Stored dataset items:
- Opening Delimiter -

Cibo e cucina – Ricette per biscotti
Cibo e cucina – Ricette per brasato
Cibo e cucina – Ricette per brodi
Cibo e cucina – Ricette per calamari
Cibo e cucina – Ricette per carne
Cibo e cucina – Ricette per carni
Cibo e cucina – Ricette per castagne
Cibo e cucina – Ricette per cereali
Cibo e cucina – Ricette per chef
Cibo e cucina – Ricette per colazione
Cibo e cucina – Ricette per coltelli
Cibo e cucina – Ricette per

- Closing Delimiter -
- Opening Delimiter -

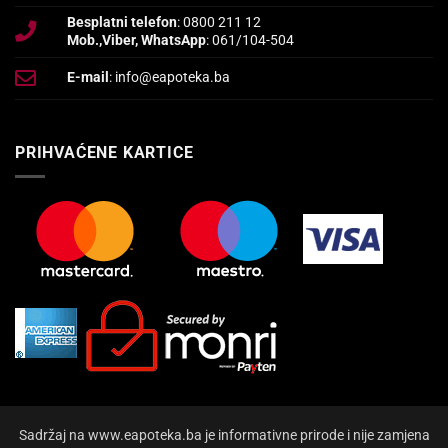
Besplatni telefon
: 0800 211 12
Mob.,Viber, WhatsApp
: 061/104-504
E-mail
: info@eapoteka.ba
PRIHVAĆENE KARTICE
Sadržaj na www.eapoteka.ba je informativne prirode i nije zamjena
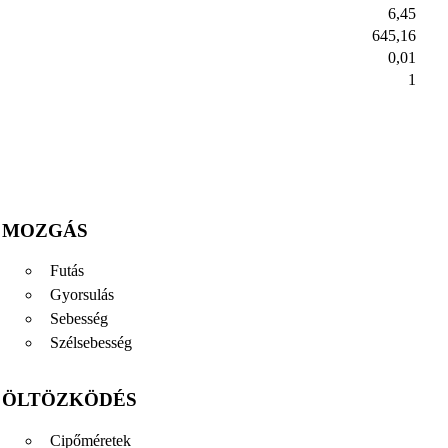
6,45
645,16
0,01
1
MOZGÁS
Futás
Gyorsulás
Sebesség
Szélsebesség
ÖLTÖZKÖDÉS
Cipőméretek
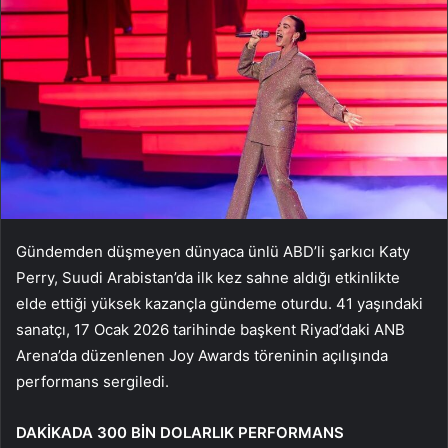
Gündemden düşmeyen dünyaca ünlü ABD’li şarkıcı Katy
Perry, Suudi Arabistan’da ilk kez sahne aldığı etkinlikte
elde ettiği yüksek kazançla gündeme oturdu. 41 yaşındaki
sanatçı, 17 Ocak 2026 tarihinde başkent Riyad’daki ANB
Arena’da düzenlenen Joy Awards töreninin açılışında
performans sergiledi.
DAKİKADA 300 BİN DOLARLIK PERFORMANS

- Closing Delimiter -

• [Task brief]:
Copy verbatim the lines between the line containing "Besplatni telefon" and the line containing "DAKİKADA 300 BİN DOLARLIK PERFORMANS", both included, and omit the pictures from your answer.

• [Result below]:
Besplatni telefon
: 0800 211 12
Mob.,Viber, WhatsApp
: 061/104-504
E-mail
: info@eapoteka.ba
PRIHVAĆENE KARTICE
Sadržaj na www.eapoteka.ba je informativne prirode i nije zamjena
6,45
645,16
0,01
1
MOZGÁS
Futás
Gyorsulás
Sebesség
Szélsebesség
ÖLTÖZKÖDÉS
Cipőméretek
Gündemden düşmeyen dünyaca ünlü ABD’li şarkıcı Katy
Perry, Suudi Arabistan’da ilk kez sahne aldığı etkinlikte
elde ettiği yüksek kazançla gündeme oturdu. 41 yaşındaki
sanatçı, 17 Ocak 2026 tarihinde başkent Riyad’daki ANB
Arena’da düzenlenen Joy Awards töreninin açılışında
performans sergiledi.
DAKİKADA 300 BİN DOLARLIK PERFORMANS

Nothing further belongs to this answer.